"States Grapple With Same-Sex Marriage Rulings Via Bills, Ballots and the Bench" PBS Newshour 8/20/2013
Excerpt
RAY SUAREZ (Newshour): The June decisions on the Defense of Marriage Act and California's Proposition 8 didn't end the debate over gay marriage. The issue is still on the docket in courthouses in New Jersey, Pennsylvania and elsewhere, up for debate in state legislatures, and on the ballot.
For an update, we turn to John Eastman, a Chapman University Law School professor and chairman of board of the National Organization for Marriage, and James Esseks, the director of the Gay, Lesbian, Bisexual and Transgender and AIDS Project at the American Civil Liberties Union.
James Esseks, did the twin decisions of the Supreme Court on DOMA and Prop 8 change the legal strategy, change the landscape that faces both pro-legalization and anti-legalization forces?
JAMES ESSEKS, American Civil Liberties Union: Well, it didn't change the doctrine or the strategy.
What it does -- but it reinforces what we're already doing. That is, we have gotten to the place we're at right now, which is 13 states plus the District of Columbia, that allow same-sex couples the freedom to marry, through three different means.

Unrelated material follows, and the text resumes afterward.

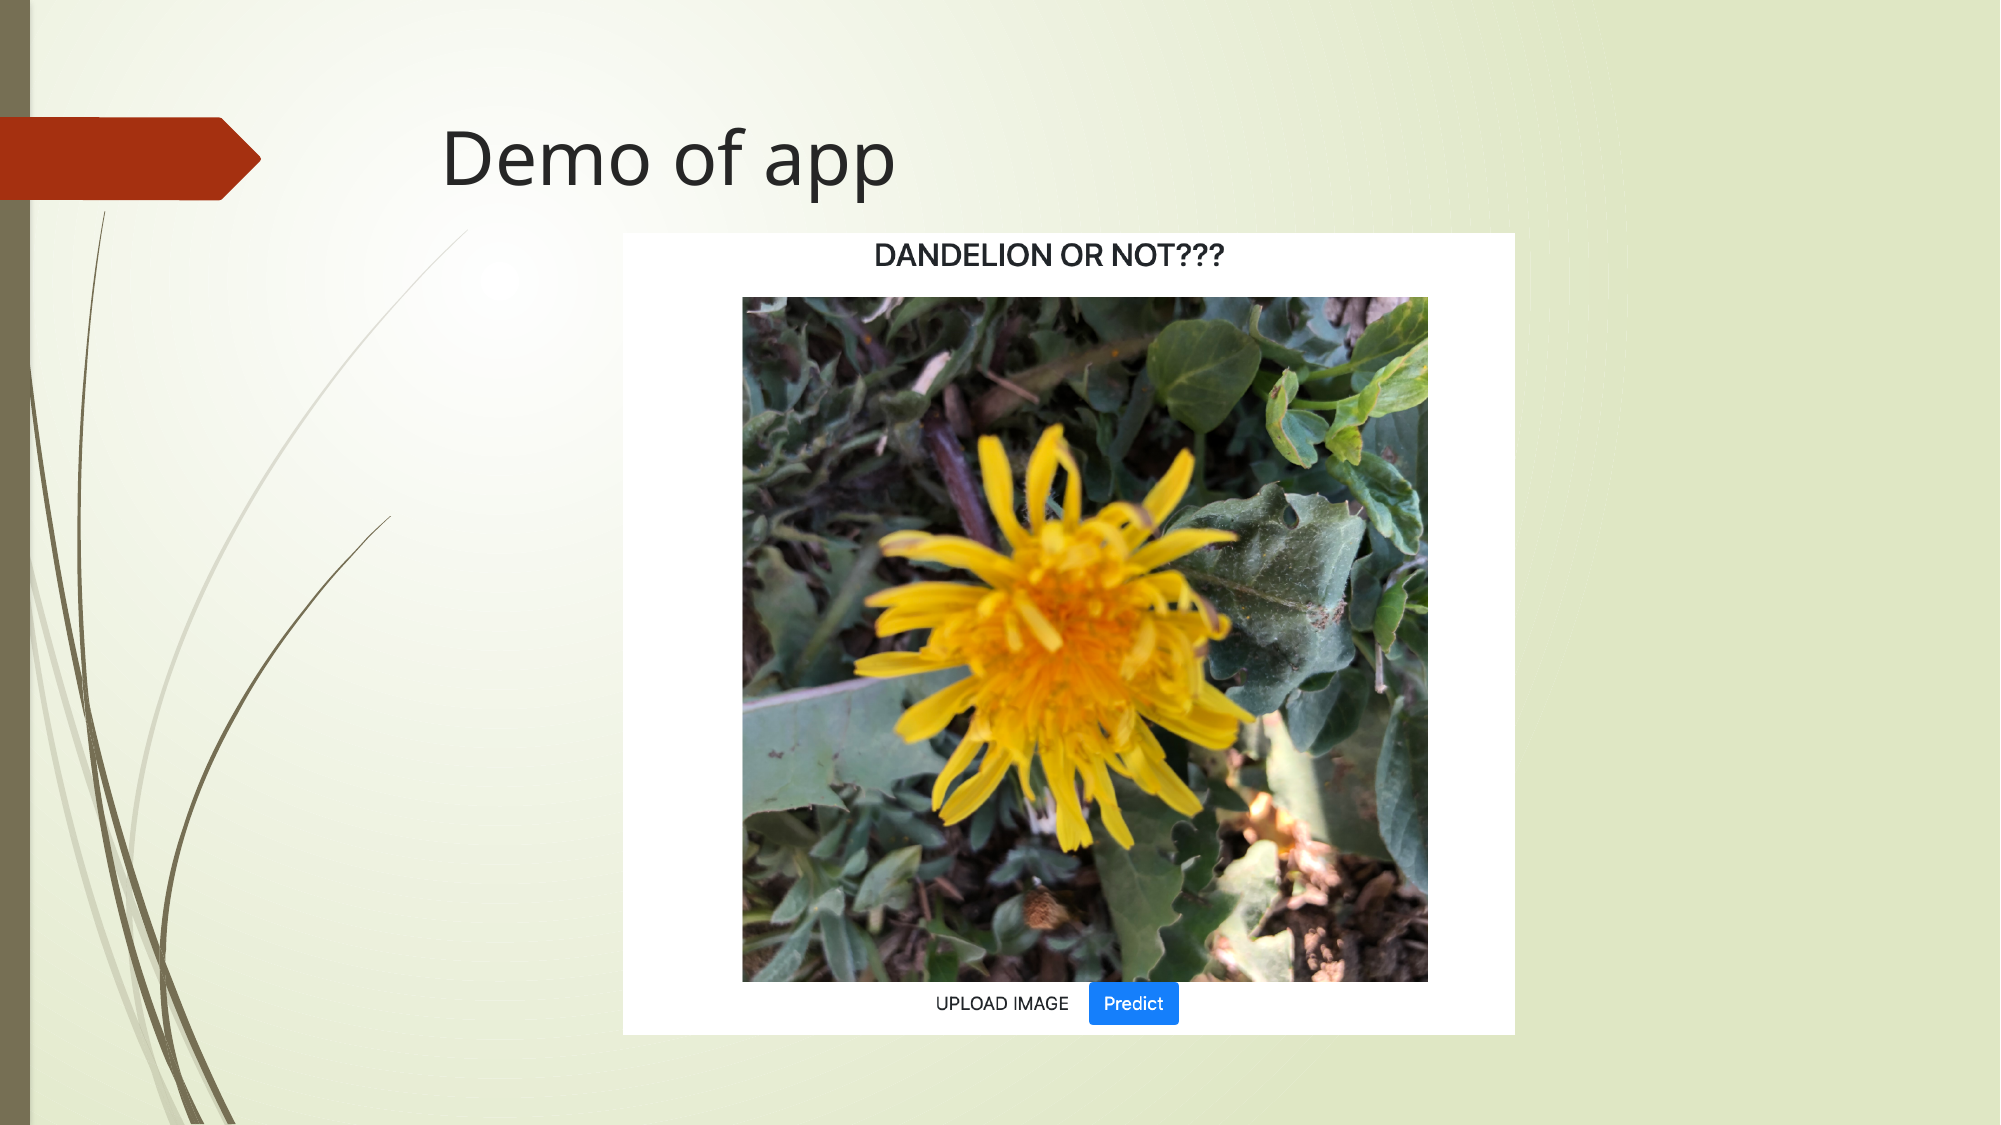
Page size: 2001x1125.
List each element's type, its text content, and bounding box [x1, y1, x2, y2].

title Demo of app [425, 102, 1888, 313]
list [623, 233, 1515, 1035]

We have got it through some court decisions. A bunch of state legislatures, seven state legislatures passed those bills. And then the people voted for the freedom to marry last fall at the ballot in three states. And our way forward is really more of the same. We're going to go to the state legislatures. We're going to go to the ballot and where appropriate we're going to go to court.